Are you really so literal minded that you think I am actually calling for some kind of an agreed upon moratorium, like people here taking a pledge?

My point, which I thought was rather obvious, is that this particular rhythm is now so over-used for heroic action cues and trailers, etc. that it has become a total cliche' , to the point where I heard it used in 1/2 dozen examples in 2 weeks and therefore perhaps should be avoided.


----------



## poseur (Nov 22, 2010)

Ashermusic @ Mon Nov 22 said:


> Are you really so literal minded that you think I am actually calling for some kind of an agreed upon moratorium, like people here taking a pledge?
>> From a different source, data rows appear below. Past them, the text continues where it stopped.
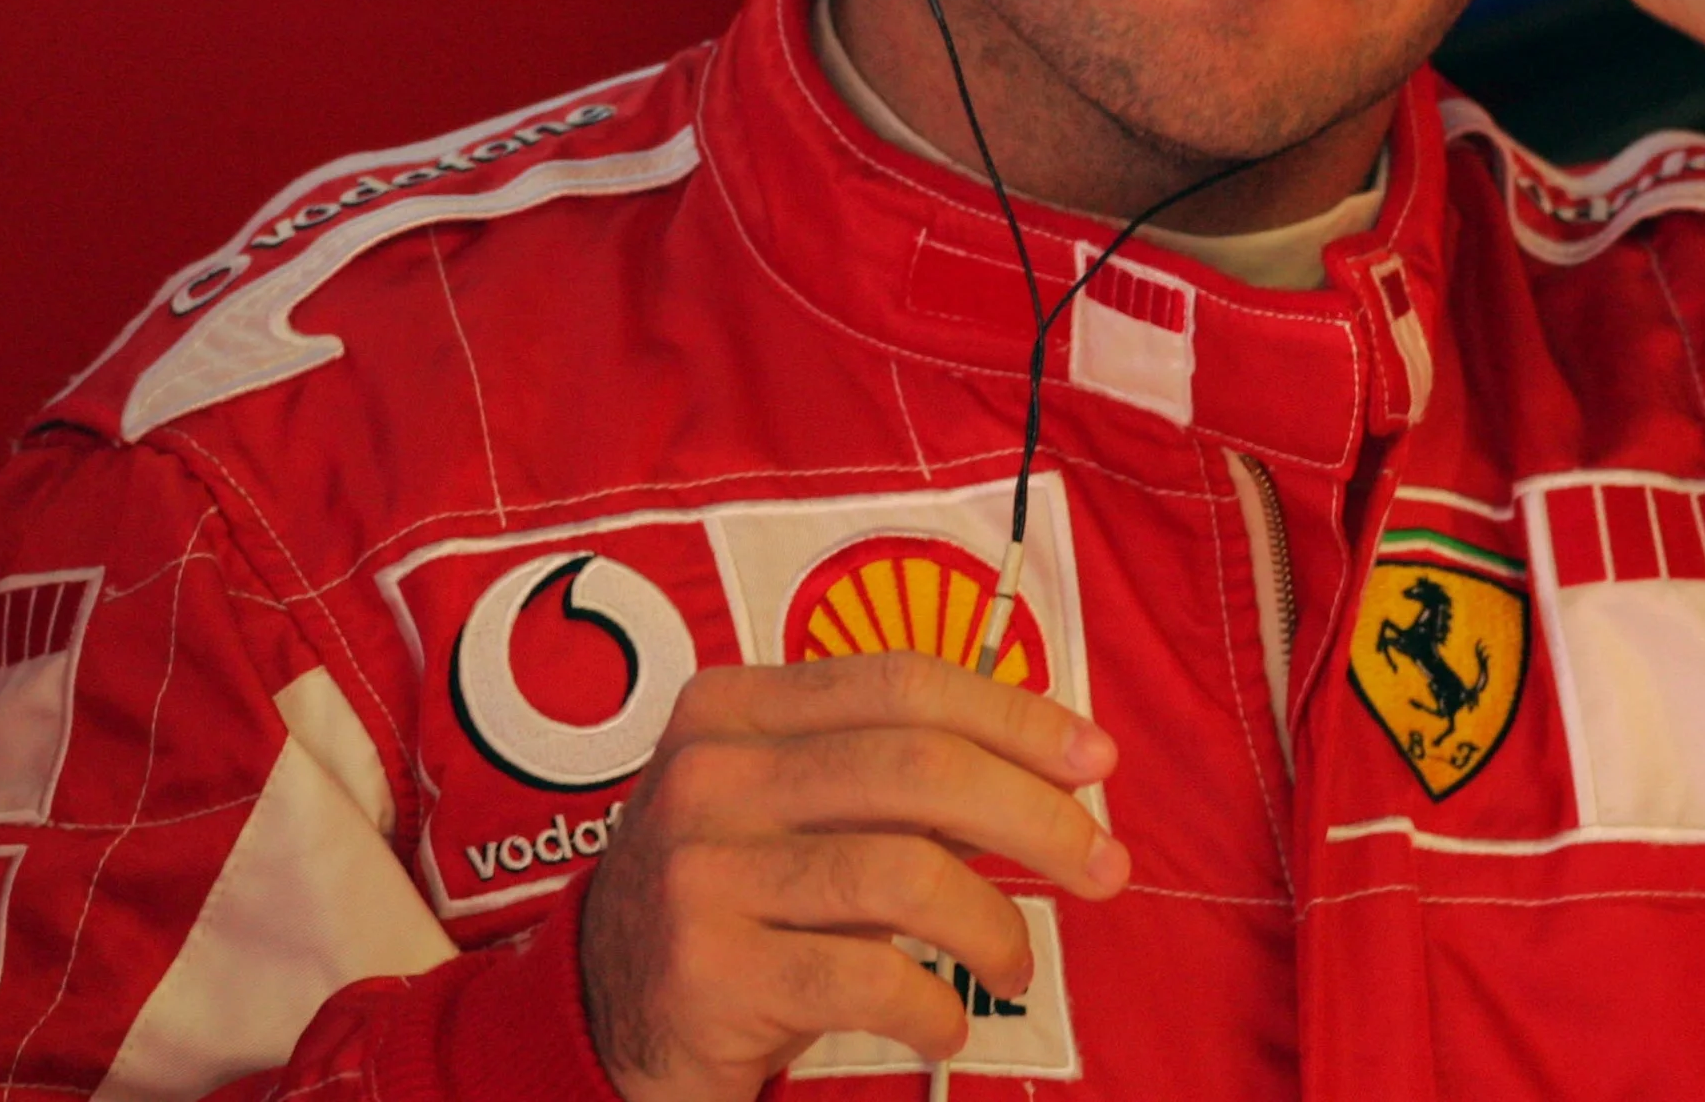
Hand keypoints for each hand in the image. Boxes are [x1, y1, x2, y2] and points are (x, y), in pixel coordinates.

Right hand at [578, 652, 1130, 1101]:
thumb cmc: (735, 896)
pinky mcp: (709, 970)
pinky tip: (946, 1022)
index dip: (1015, 715)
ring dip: (994, 925)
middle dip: (1037, 816)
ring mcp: (702, 871)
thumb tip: (1055, 772)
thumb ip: (891, 774)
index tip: (1095, 758)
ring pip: (905, 872)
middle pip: (918, 768)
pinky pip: (870, 977)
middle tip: (1101, 864)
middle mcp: (710, 773)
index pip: (902, 682)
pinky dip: (935, 1006)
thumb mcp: (790, 805)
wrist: (603, 1009)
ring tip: (1014, 963)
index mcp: (733, 705)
weeellll, jay..... communicating on the internets is unusually literally-based+derived, but:

nope!
i'm not; hence, my use of the word "ha!", instead of pasting-in
a monochromatic "smiley-freaking-face".
ha!



Ashermusic @ Mon Nov 22 said:


> My point, which I thought was rather obvious, is that this particular rhythm is now so over-used for heroic action cues and trailers, etc. that it has become a total cliche' , to the point where I heard it used in 1/2 dozen examples in 2 weeks and therefore perhaps should be avoided.



got yer point.
made an _additional_ (commentarial) point, myself, which was def clear, i thinks.
nu,
¿problems?
none, for me.

d


----------



## José Herring (Nov 22, 2010)

Don't listen to trailers often as I don't watch regular TV or look for them on the internet. But, once I saw your post Jay, I started to fool around with the rhythm a bit. Yielding lots of promising results for that big bad ass action style. Thanks for the tip! :mrgreen:


----------



## Mike Greene (Nov 22, 2010)

Not just action scenes, Jose. I'm using it for love scenes, too!


----------



## Nick Batzdorf (Nov 22, 2010)

It works well for porno, Mike?


----------



## Patrick de Caumette (Nov 22, 2010)

Let's ban Ravel too!! =o


----------



## mverta (Nov 22, 2010)

Nick Batzdorf @ Mon Nov 22 said:


> It works well for porno, Mike?



Yes, he uses it with lots of wah pedal.

_Mike


----------



## John DeBorde (Nov 22, 2010)

Aw man! I was working on becoming THE goto wah wah pedal guy until those porno guys stole my thunder. 

I'm sorry...I need a moment...I guess that wound is still pretty fresh. :oops: 


<sniff>


----------